Ali melepaskan karung yang menimpa badan orang itu. Napasnya terengah-engah. Ali tak sampai hati menanyainya terus.
"Ampunilah saya, Tuan. Saya menyesal sudah berbuat jahat..."
"Baik! Kau kulepaskan. Dan bawalah karung makanan ini untuk anak-anakmu. Kau sedang kesusahan, bukan?" kata Ali.
Beberapa saat orang itu terdiam. Hanya memandangi Ali dengan takjub.
"Sekarang pulanglah!" kata Ali.
Seketika orang itu pun bersimpuh di depan Ali sambil menangis.
"Tuan, terima kasih! Tuan sangat baik dan mulia! Saya bertobat kepada Allah...saya berjanji tidak akan mengulanginya," kata orang itu penuh sesal.
Ali tersenyum dan mengangguk.
"Hai, orang yang tobat! Aku merdekakan dirimu karena Allah! Sungguh, Allah maha pengampun." Orang itu bersyukur kepada Allah. Ali memberi hadiah kepadanya karena ia sudah bertobat atas kesalahannya.
"Aku minta, jangan kau ceritakan kepada siapapun tentang pertemuanmu denganku pada malam ini...," kata Ali sebelum orang itu pergi." Cukup kau doakan agar Allah mengampuni segala dosaku," sambung Ali.
Dan orang itu menepati janjinya. Ia tidak pernah mengatakan pada siapa pun bahwa Ali-lah yang selama ini telah mengirimkan karung-karung makanan untuk orang-orang miskin.
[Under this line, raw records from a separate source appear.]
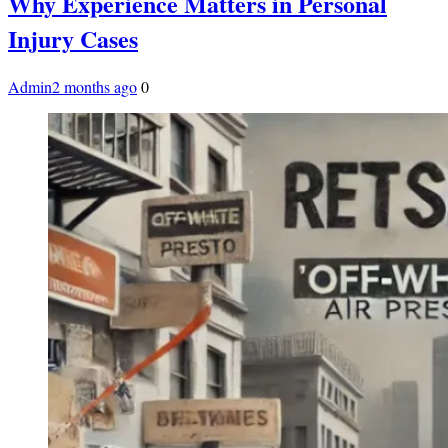
Why Experience Matters in Personal
Injury Cases
Admin
2 months ago
0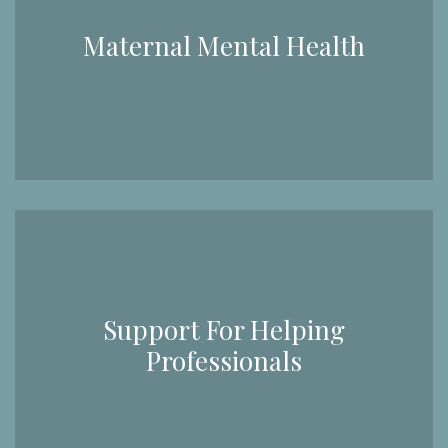
Maternal Mental Health
Support For Helping
Professionals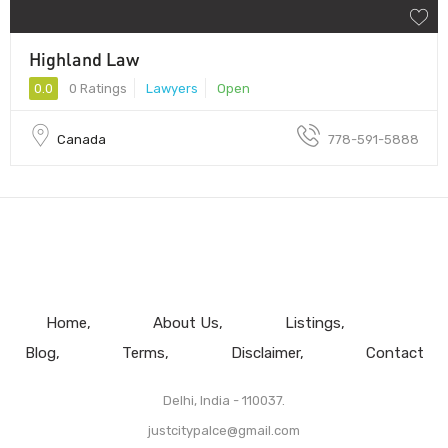
Highland Law
0.0
0 Ratings
Lawyers
Open
Canada
778-591-5888
Home
About Us
Listings
Blog
Terms
Disclaimer
Contact
Delhi, India - 110037.
justcitypalce@gmail.com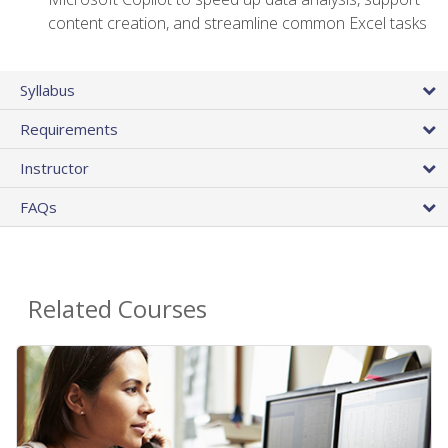
content creation, and streamline common Excel tasks
Syllabus
Requirements
Instructor
FAQs
Related Courses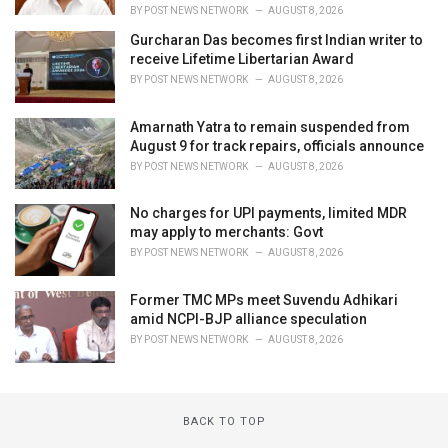
BY
POST NEWS NETWORK
AUGUST 8, 2026
Gurcharan Das becomes first Indian writer to
receive Lifetime Libertarian Award
BY
POST NEWS NETWORK
AUGUST 8, 2026
Amarnath Yatra to remain suspended from
August 9 for track repairs, officials announce
BY
POST NEWS NETWORK
AUGUST 8, 2026
No charges for UPI payments, limited MDR
may apply to merchants: Govt
BY
POST NEWS NETWORK
AUGUST 8, 2026
Former TMC MPs meet Suvendu Adhikari
amid NCPI-BJP alliance speculation
BY
POST NEWS NETWORK
AUGUST 8, 2026
BACK TO TOP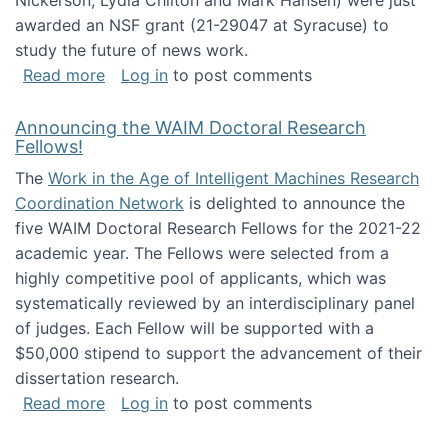
Nickerson, Lydia Chilton and Mark Hansen) were just
awarded an NSF grant (21-29047 at Syracuse) to
study the future of news work.
about The Future of News Work: Human-Techno
Read more
Log in
to post comments
Announcing the WAIM Doctoral Research
Fellows!
The
Work in the Age of Intelligent Machines Research
Coordination Network
is delighted to announce the
five WAIM Doctoral Research Fellows for the 2021-22
academic year. The Fellows were selected from a
highly competitive pool of applicants, which was
systematically reviewed by an interdisciplinary panel
of judges. Each Fellow will be supported with a
$50,000 stipend to support the advancement of their
dissertation research.
about Announcing the WAIM Doctoral Researc
Read more
Log in
to post comments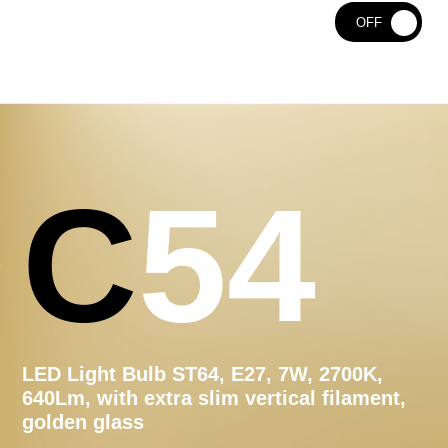
ON
OFF
C54
LED Light Bulb ST64, E27, 7W, 2700K,
640Lm, with extra slim vertical filament,
golden glass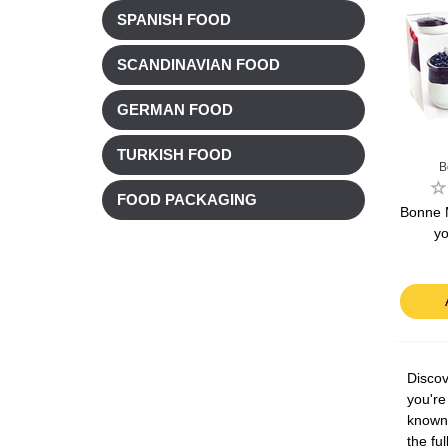
SPANISH FOOD
SCANDINAVIAN FOOD
GERMAN FOOD
TURKISH FOOD
B
FOOD PACKAGING
Bonne 
yo
Discov
you're
known 
the fu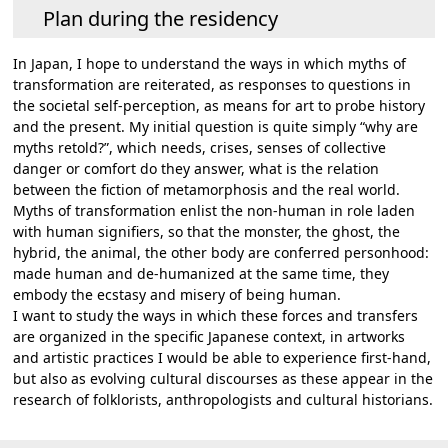
Plan during the residency
In Japan, I hope to understand the ways in which myths of
transformation are reiterated, as responses to questions in
the societal self-perception, as means for art to probe history
and the present. My initial question is quite simply “why are
myths retold?”, which needs, crises, senses of collective
danger or comfort do they answer, what is the relation
between the fiction of metamorphosis and the real world.
Myths of transformation enlist the non-human in role laden
with human signifiers, so that the monster, the ghost, the
hybrid, the animal, the other body are conferred personhood:
made human and de-humanized at the same time, they
embody the ecstasy and misery of being human.
I want to study the ways in which these forces and transfers
are organized in the specific Japanese context, in artworks
and artistic practices I would be able to experience first-hand,
but also as evolving cultural discourses as these appear in the
research of folklorists, anthropologists and cultural historians.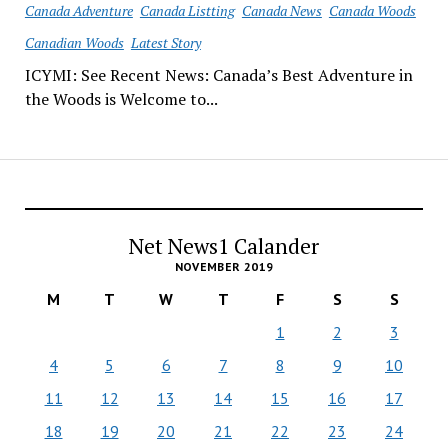
Canada Adventure
Canada Listting
Canada News
Canada Woods
Canadian Woods
Latest Story
ICYMI: See Recent News: Canada’s Best Adventure in
the Woods is Welcome to...
Net News1 Calander
NOVEMBER 2019
M
T
W
T
F
S
S
1
2
3
4
5
6
7
8
9
10
11
12
13
14
15
16
17
18
19
20
21
22
23
24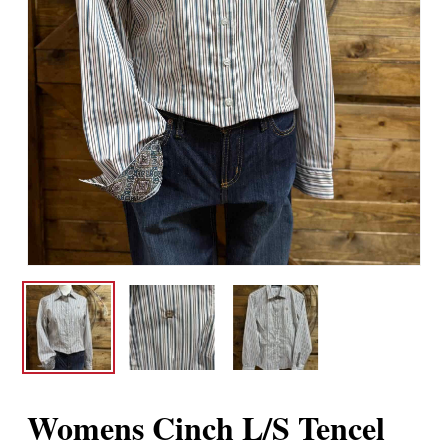
Womens Cinch L/S Tencel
Suatu ketika Ali Zainal Abidin wafat. Orang yang dimerdekakan Ali segera bertakziah ke rumahnya. Ia ikut memandikan jenazahnya bersama orang-orang.
Orang-orang itu melihat bekas-bekas hitam di punggung di pundak jenazah Ali. Lalu mereka pun bertanya.
"Dari manakah asal bekas-bekas hitam ini?"
"Itu adalah bekas karung-karung tepung dan gandum yang biasa diantarkan Ali ke seratus rumah di Madinah," kata orang yang bertobat itu dengan rasa haru.
Barulah orang-orang tahu dari mana datangnya sumber rezeki yang mereka terima itu. Seiring dengan wafatnya Ali Zainal Abidin, keluarga-keluarga yang biasa di beri sumbangan itu merasa kehilangan.
Orang yang bertobat itu lalu mengangkat kedua tangan seraya berdo'a," Ya Allah, ampunilah dosa Ali bin Husein bin Ali bin Abi Thalib, cucu Rasulullah Saw.